第37話 お着替え
しばらくしてジルの涙は収まった。
「落ち着いた?」
こくりと、両目を真っ赤にしたジルは頷き、ずずっと鼻を啜った。
「ほら、こっち向いて」
「んあっ」
リリアはハンカチで、ジルの鼻水を拭ってやる。
「うん、これでよし……って、どうしたの?」
「……な、なんでもない」
ぷいっと、ジルが顔を背けた。
小さな耳たぶがほのかに赤みを帯びている気がして、リリアは不思議に思う。
また、いつの間にか敬語が抜けていることに気づいたが、全く気にしない、むしろその方が距離感が縮まったみたいで嬉しいリリアは特に突っ込まなかった。
「それで、リリアはどこへ行ってたの?」
ジルが尋ねると、リリアは「そうだった!」と、先ほど放置した大きな紙袋を持ってきた。
「じゃーん!」
紙袋から例のブツたち──ジルのために買った子供服を持って見せて、笑顔を弾かせるリリア。
「ずっと私の服を着ているわけにもいかないから、ジル君に合いそうな服を買ってきたの。ね、似合いそうじゃない?」
説明するリリアの一方、ジルは目を丸めていた。
そして、リリアの持つ服を指差し言いにくそうに口を開く。
「あの、リリア……それ、どう見ても女の子が着る服じゃ……」
リリアが持っている服は、ひらひらとしたピンク色のワンピースだった。
スカート部分は軽やかに広がり、繊細なレースが縁を飾っている。
胸元には大きな白いリボン、袖口にも小さなリボンが踊っていた。
ジルくらいの年頃の女の子が着れば、まるでお人形さんのように可愛らしくなること間違いなしの一着である。
「あっ、間違えた! こっちはおまけで買ったやつなの。まず着て欲しいのは……」
「おまけってことは、僕に着せるつもりだったの……?」
ジト目をするジルの傍ら、リリアは別の紙袋を漁ろうとし──ぴたりとその動きを止めた。
そして、ワンピースとジルを見比べて、にっこり圧のある笑顔を浮かべて尋ねた。
「ね、ね。せっかくだから、先にこれを着てみない?」
「……………………ゔぇっ?」
◇◇◇
「わあああああっ……!!」
今、リリアの目の前では天使が誕生を果たしていた。
「か、か、可愛いい〜〜〜〜!!」
目をきらんきらんに輝かせ、リリアは思わず叫んだ。
リリアの圧に屈し、あれよあれよの間にワンピースに着替えさせられたジルはまさしく天使と言って差し支えない姿をしていた。
ワンピースはジルの細身の身体にぴったりとフィットし、ふわっと広がるスカートが軽やかに揺れる度に白い太ももがチラリと見える。
長いブロンドの髪は、繊細なレースの縁取りと相まってまるで金糸で編まれたような美しい輝きを放っていた。
「凄い……!! ジル君、本当に可愛いわ!!」
何がどう凄いのかさておき、まさかこんなに似合うとはと、リリアは興奮冷めやまない様子だった。

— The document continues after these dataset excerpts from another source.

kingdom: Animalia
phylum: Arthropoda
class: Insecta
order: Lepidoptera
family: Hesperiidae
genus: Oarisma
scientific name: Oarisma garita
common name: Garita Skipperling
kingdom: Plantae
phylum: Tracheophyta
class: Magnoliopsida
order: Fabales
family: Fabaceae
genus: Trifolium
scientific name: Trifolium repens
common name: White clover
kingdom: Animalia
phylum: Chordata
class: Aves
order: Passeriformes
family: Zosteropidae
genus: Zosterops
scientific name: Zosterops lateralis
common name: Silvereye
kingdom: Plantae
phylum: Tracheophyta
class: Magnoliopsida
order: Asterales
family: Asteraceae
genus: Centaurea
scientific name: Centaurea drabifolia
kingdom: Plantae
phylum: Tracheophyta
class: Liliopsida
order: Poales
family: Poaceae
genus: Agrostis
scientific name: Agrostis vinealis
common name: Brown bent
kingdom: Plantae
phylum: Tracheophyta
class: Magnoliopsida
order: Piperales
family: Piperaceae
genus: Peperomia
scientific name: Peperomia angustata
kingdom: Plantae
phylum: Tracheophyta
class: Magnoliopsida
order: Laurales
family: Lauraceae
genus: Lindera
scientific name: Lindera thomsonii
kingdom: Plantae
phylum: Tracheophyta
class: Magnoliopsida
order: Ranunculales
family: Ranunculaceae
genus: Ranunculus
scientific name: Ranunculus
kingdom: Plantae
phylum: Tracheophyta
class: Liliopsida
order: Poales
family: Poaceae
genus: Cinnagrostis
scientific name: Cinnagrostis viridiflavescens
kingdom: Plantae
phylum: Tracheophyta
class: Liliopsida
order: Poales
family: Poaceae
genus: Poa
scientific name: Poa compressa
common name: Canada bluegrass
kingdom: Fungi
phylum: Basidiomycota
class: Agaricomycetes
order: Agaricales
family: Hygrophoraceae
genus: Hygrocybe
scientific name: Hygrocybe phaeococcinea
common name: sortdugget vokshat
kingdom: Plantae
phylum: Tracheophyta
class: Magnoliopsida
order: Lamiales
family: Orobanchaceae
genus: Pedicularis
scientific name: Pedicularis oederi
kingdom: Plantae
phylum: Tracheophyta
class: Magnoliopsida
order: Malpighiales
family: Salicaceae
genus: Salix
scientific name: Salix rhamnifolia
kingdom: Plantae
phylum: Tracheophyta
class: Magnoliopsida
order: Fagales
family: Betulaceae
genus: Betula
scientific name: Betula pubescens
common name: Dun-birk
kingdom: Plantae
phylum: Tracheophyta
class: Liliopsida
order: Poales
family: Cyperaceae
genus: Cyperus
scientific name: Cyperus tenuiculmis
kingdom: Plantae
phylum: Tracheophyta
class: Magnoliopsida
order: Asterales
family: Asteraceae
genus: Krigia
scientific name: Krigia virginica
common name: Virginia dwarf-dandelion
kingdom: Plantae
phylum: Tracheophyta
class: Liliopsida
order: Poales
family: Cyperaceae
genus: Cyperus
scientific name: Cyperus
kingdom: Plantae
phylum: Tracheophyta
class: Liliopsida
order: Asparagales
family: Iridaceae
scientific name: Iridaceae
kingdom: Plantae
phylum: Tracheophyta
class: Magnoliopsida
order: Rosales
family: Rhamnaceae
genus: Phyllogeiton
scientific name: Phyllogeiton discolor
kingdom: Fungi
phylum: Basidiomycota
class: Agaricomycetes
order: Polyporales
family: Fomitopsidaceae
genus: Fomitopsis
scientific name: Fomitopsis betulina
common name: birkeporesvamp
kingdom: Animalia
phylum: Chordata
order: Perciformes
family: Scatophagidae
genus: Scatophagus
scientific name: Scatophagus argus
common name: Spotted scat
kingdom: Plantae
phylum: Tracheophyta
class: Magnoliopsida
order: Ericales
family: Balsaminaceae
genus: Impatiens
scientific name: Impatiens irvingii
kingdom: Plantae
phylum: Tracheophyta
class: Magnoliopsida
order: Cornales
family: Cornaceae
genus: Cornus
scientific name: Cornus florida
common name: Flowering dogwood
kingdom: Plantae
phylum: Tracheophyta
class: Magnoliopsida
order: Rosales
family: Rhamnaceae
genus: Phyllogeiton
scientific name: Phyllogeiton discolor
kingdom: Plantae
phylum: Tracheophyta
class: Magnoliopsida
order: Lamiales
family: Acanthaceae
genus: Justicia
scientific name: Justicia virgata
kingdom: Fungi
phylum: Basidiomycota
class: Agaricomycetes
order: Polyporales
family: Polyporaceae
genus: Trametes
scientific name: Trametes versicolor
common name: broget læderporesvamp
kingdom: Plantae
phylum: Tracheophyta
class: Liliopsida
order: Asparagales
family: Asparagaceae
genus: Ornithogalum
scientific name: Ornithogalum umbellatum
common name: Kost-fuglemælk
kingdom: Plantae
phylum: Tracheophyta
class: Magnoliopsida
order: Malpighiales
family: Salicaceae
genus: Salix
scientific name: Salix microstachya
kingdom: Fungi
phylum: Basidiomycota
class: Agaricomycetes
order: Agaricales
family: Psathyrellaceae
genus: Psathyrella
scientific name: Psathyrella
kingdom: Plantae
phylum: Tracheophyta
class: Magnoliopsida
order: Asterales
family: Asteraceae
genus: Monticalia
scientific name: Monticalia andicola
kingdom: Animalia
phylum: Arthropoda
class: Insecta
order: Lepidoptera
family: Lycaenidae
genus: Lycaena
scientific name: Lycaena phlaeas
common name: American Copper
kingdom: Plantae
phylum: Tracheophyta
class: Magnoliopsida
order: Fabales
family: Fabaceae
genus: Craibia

しかし当のジルは堪えられないように瞳を潤ませ、涙がこぼれ落ちそうになっている。
頬は紅潮し、小さな手はぎゅっとスカートを掴んでいた。
ぷるぷると震えるその姿はまるで怖がる小動物のようだった。
あまりにジロジロとリリアに見られているのと、ぷりてぃでキュートなワンピースを着せられている羞恥に耐え切れなくなったのか、ジルは叫んだ。
「リリア、恥ずかしいよ! ぼく男の子なんだよ?」
「あれ、そうだっけ?」
「怒るよ?」
「ああっ、ごめんね、ごめんね。へそ曲げないで、ほら、これあげるから」
ぷいっと顔を逸らすジルに、リリアが一口サイズにちぎったクロワッサンを差し出す。
ジルはちらりと視線を向け、さっとクロワッサンを受け取って口に放り込んだ。
もぐもぐとパンを頬張るジルのムッとした表情が、徐々に至福へと変わっていく。
相変わらず絵面が餌付けのそれであった。
(ふふっ……可愛いなあ……)
両掌の上に顎を置いて、小動物を見るような気持ちでニコニコしていると、ジルがハッとして言った。
「あの、もう着替えていい?」
「もちろん! ごめんね、ジル君あまりにも可愛いから、遊びすぎちゃった」
リリアが率直な感想を口にしながら、ちゃんと男児用の服を紙袋から取り出す。
一方のジルはなんだか不服そうな顔をして、しかしどこか諦めたようにため息をついた。